Current or updated, companies need to give a new twist to the theory of the 4 P's of the marketing mix... Are we facing a new era of the marketing mix?
Anyone who is involved in marketing or has studied anything (even a little) on the subject will be familiar with Jerry McCarthy's theory on the 4 P's of marketing: the traditional policies of product, price, distribution and communication. This theory has been in force for many years, and although it still serves as a basis, the current situation of the markets has meant that it has had to be reinvented. Goodbye to the 4 P's,...
McCarthy's theory is a classic theory, which has many followers and is very present in the foundation of marketing, but the evolution of the markets makes it necessary to review it to update it and put this foundation into value. In the same way that Latin is a classical language, and is the basis of many languages, the classic theory of the marketing mix serves as a basis for another theory, another way of doing marketing where the product gives importance to the customer:
Forget the product, what your customers need is for you to focus on the need.
For many years, all of a company's activity has revolved around the product. Traditionally, it was the focus of communication and the representation of the company. But the product is something circumstantial: companies sell a product because consumers have needs, which they satisfy with the product, of course. When a need changes, not because of the need itself but because of the way in which customers tend to satisfy it, the products inevitably have to change.
Currently, companies that continue to focus on the product are companies that are navel-gazing, companies that will hardly know how to adapt in time to the needs of their clients, and therefore, this lack of adaptation will lead them to lose clients. However, companies that focus on the needs of their clients are dynamic companies that need to know what those needs are and how their clients tend to satisfy them; in short, companies for which the product is not the end, but the means .
Distribution is a medium, accessibility is a challenge.

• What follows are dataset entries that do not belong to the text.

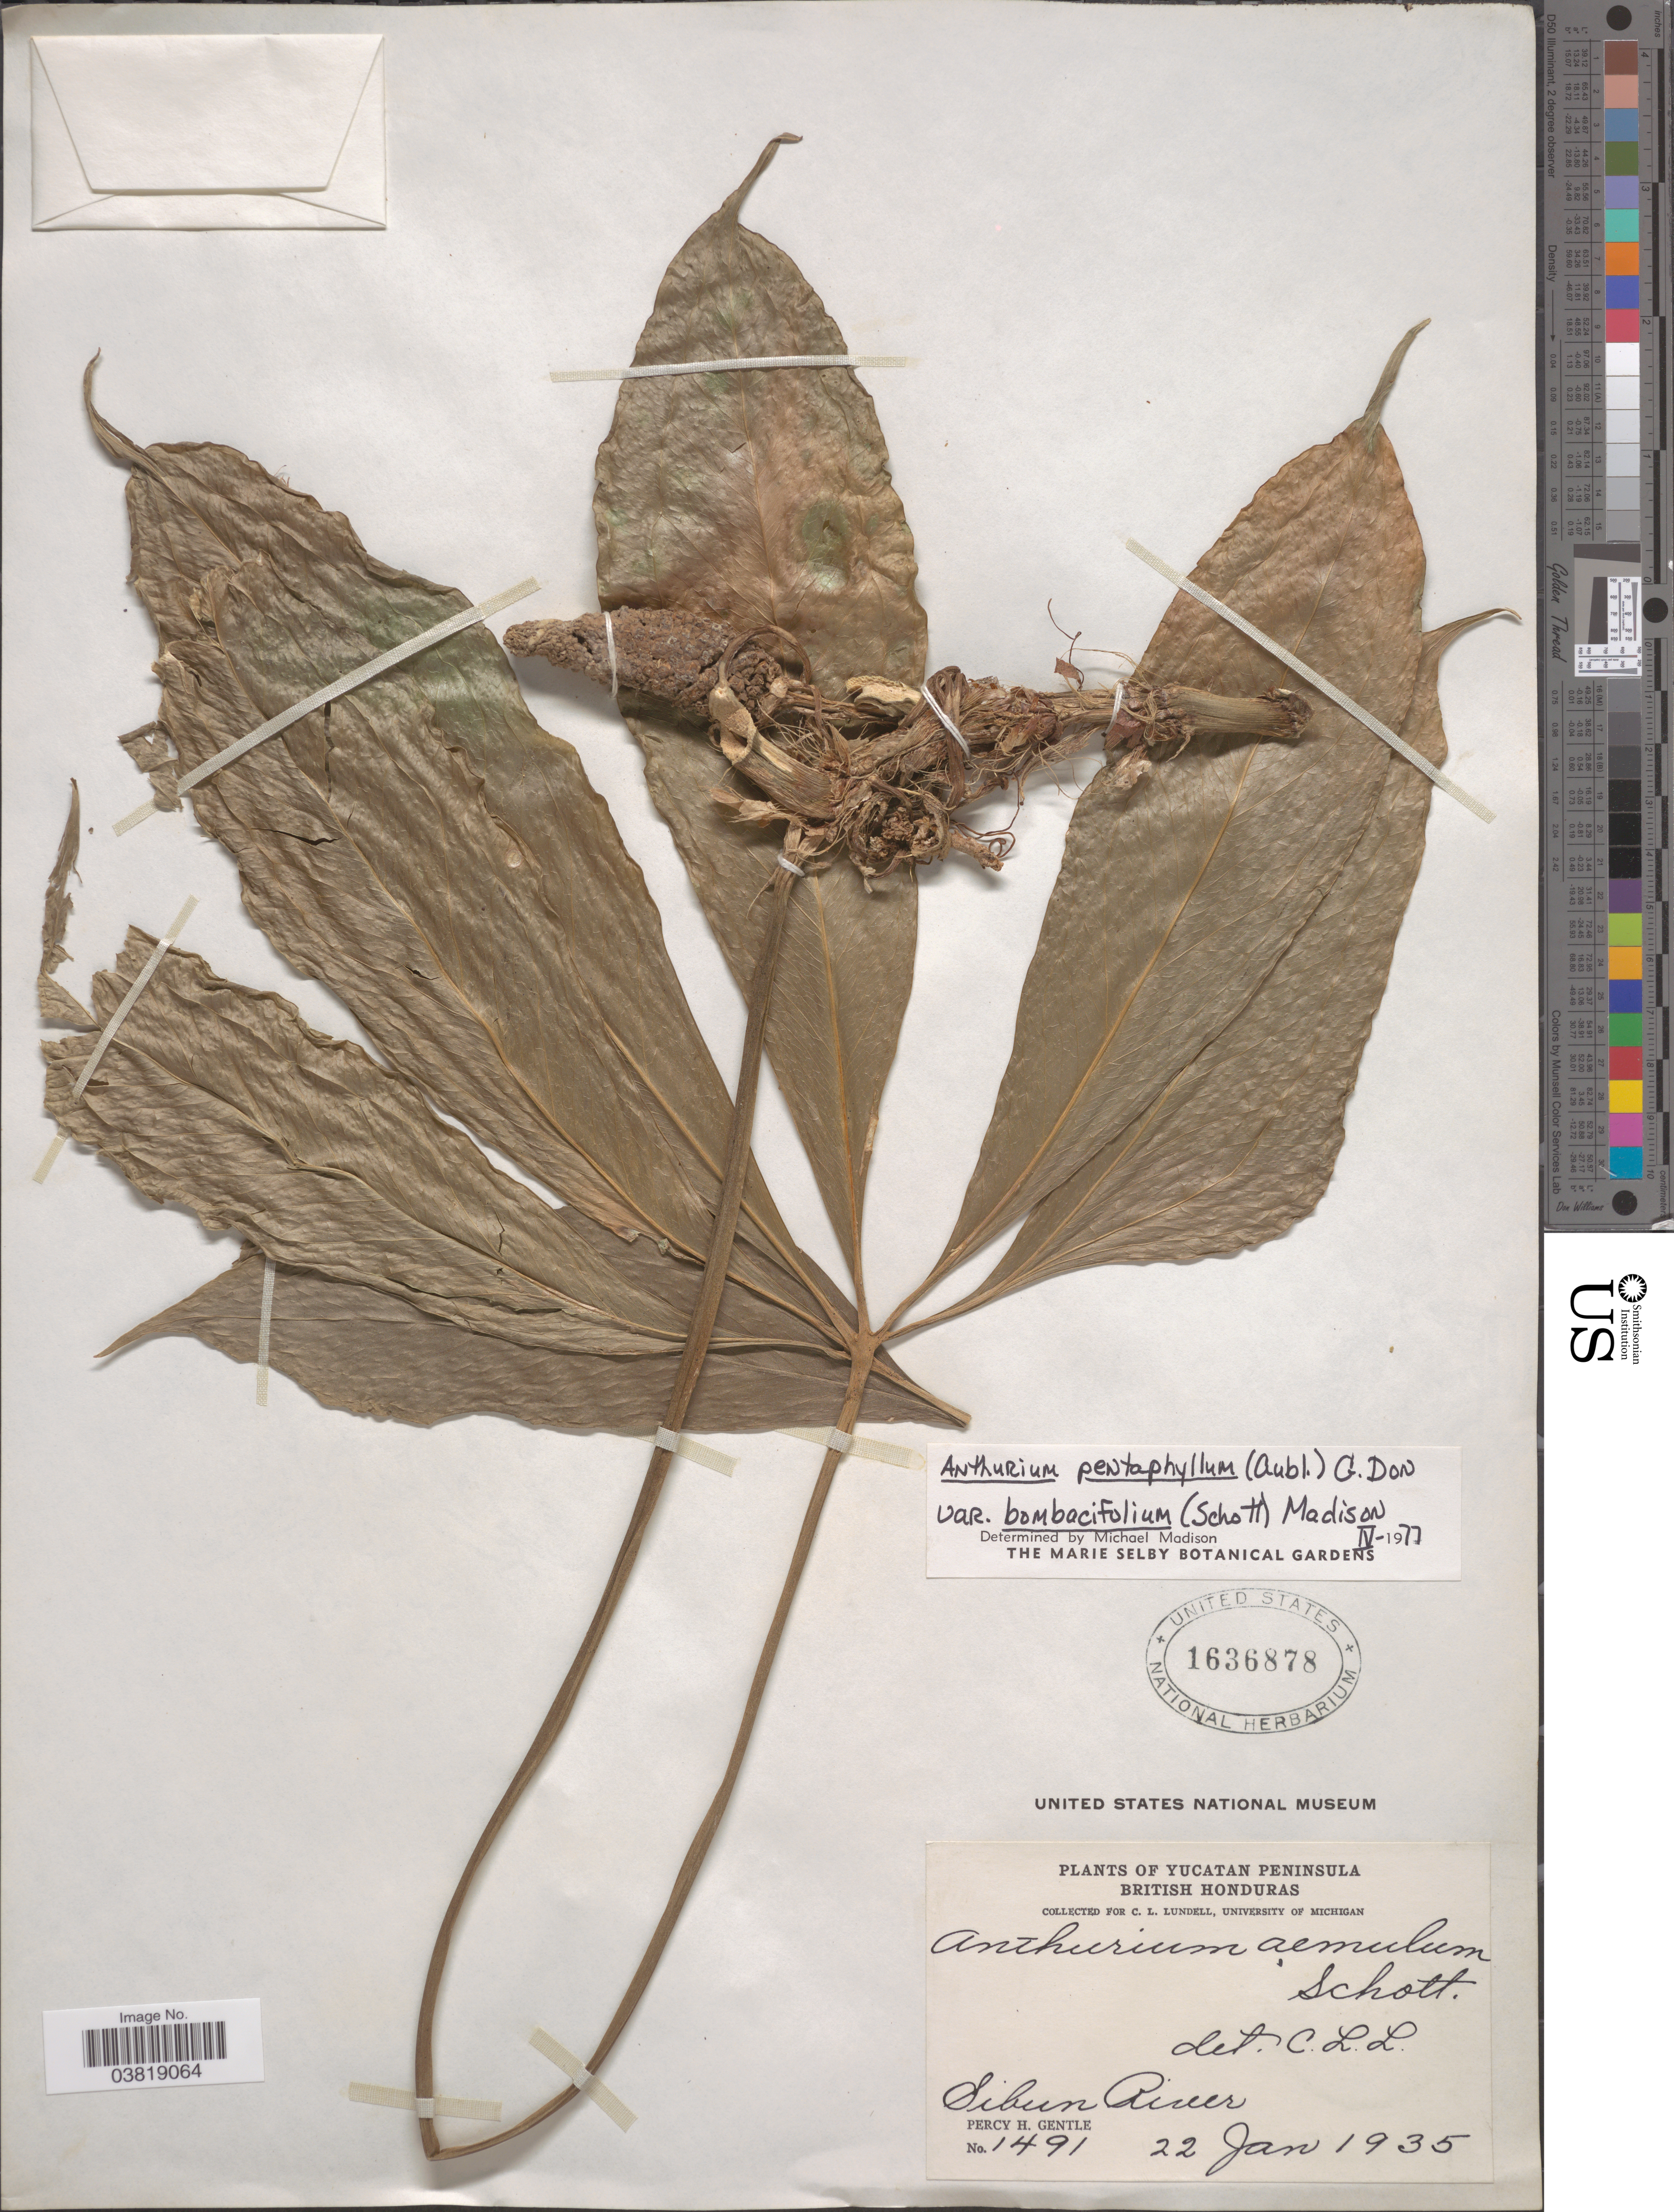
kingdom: Plantae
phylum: Tracheophyta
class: Liliopsida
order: Alismatales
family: Araceae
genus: Anthurium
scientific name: Anthurium pentaphyllum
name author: (Aubl.) G. Don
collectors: P. H. Gentle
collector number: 1491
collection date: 1935-01-22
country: Belize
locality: Yucatan Peninsula. British Honduras. Sibun River.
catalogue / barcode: US 1636878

Another of the traditional policies that McCarthy proposed all phone number in cambodia is distribution; distribution understood as the capacity of the company to make its products available to customers. But distribution has become an almost exclusively logistical activity, giving way to something more important: accessibility.
Accessibility or ease of access to products and services implies that the company is concerned and involved in providing the means (more traditional or more innovative) necessary for the customer to be able to access what it sells. Concepts such as intensive, exclusive or extensive distribution are obsolete concepts. They no longer contribute to creating a product positioning. What is important are the customer's needs (and I repeat, not the products), and therefore, it matters little where the product is sold, what matters is how easy it is for the customer to find it and have access to it, and in the era of 2.0 this is more than an option, it is an obligation.